__Exercise requirements__.
Whenever the word "arxiv" shows up in a line of the data, copy that line.

|---|

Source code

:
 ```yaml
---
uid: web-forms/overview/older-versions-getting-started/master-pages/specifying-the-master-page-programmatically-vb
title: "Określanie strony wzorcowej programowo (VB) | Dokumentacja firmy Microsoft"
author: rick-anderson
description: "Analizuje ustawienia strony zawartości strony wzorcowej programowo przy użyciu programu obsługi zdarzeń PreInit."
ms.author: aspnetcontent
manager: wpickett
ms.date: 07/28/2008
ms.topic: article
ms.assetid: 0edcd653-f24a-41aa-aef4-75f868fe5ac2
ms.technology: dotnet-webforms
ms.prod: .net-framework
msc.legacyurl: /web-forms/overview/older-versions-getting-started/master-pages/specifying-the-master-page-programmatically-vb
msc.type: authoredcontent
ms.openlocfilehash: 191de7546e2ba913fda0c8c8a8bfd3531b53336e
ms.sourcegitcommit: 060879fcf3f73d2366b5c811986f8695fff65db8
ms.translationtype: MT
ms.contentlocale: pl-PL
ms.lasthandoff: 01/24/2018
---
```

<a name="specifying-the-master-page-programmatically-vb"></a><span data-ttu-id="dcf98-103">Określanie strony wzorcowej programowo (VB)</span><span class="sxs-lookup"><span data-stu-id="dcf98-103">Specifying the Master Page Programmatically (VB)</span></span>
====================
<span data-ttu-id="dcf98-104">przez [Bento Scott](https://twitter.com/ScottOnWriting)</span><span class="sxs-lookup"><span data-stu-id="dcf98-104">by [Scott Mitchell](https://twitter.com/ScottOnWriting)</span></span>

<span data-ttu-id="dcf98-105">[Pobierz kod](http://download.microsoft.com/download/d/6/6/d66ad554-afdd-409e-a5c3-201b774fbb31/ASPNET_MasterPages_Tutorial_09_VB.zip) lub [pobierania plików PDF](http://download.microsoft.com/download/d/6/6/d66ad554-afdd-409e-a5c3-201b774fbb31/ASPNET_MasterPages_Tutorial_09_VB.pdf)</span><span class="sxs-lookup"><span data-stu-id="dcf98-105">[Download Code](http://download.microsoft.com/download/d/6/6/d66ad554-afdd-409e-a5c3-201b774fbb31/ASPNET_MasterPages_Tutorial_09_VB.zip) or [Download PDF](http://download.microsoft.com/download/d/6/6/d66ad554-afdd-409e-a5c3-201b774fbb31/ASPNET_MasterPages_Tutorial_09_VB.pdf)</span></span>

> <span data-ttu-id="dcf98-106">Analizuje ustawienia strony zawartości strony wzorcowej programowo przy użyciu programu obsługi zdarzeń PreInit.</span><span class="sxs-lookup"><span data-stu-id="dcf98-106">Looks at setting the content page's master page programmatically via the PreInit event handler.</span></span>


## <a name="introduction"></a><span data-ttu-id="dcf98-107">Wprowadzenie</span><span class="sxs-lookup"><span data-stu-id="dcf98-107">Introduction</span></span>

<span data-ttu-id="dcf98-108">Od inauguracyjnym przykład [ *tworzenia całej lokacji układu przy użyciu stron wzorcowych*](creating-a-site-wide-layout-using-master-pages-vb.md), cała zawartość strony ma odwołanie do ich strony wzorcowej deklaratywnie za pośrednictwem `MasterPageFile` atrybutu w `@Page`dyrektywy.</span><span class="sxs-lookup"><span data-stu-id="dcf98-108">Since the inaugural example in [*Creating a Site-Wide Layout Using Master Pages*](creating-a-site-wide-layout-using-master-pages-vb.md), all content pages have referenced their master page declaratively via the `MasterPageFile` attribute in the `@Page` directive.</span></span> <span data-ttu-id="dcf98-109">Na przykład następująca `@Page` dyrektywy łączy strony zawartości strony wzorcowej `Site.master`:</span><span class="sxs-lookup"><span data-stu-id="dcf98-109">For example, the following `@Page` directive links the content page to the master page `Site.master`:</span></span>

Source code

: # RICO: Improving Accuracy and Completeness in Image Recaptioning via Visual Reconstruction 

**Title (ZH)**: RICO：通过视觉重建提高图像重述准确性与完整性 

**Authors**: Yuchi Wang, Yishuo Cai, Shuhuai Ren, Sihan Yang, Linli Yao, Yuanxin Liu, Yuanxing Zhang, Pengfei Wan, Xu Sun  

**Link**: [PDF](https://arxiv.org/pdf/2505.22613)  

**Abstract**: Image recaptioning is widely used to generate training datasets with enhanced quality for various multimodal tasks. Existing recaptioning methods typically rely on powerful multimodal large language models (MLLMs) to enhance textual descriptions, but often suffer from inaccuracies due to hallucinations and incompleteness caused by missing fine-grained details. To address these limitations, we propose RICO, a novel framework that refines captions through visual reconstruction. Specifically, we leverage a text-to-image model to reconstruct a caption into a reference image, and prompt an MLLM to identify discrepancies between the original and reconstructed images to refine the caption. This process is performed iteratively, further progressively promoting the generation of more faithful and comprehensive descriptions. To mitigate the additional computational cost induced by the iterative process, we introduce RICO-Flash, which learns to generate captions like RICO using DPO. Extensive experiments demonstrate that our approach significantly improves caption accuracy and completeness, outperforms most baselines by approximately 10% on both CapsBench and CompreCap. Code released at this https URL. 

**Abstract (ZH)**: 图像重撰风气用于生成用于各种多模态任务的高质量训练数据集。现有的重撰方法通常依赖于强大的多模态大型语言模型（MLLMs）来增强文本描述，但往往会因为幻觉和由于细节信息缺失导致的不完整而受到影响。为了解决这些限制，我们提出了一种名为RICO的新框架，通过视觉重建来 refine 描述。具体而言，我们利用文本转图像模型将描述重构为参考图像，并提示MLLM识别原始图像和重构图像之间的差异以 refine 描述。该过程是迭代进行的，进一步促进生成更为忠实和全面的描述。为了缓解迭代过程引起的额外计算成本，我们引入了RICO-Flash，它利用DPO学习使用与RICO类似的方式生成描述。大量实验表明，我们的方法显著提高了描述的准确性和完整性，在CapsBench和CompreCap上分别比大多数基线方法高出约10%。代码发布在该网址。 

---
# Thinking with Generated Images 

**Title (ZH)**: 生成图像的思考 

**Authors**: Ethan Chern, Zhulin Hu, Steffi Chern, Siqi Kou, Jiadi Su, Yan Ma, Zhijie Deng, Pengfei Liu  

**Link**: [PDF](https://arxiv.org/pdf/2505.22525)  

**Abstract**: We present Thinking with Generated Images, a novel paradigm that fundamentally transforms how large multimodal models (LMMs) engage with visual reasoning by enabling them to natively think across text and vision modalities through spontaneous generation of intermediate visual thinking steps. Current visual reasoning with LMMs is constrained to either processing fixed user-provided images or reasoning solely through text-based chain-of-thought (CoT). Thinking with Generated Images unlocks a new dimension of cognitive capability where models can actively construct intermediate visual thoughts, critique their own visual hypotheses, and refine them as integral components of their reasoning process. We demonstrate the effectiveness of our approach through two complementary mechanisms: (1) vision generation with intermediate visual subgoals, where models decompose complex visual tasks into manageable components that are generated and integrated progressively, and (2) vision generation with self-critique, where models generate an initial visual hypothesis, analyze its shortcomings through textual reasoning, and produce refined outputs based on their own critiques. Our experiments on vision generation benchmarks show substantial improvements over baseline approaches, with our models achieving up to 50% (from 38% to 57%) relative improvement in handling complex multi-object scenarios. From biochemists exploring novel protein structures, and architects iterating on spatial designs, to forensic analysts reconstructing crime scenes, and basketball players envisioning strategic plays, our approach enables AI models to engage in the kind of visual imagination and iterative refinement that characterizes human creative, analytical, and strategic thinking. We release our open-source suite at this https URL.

|---|

__Solution to this problem__.
**Link**: [PDF](https://arxiv.org/pdf/2505.22613)  
**Link**: [PDF](https://arxiv.org/pdf/2505.22525)  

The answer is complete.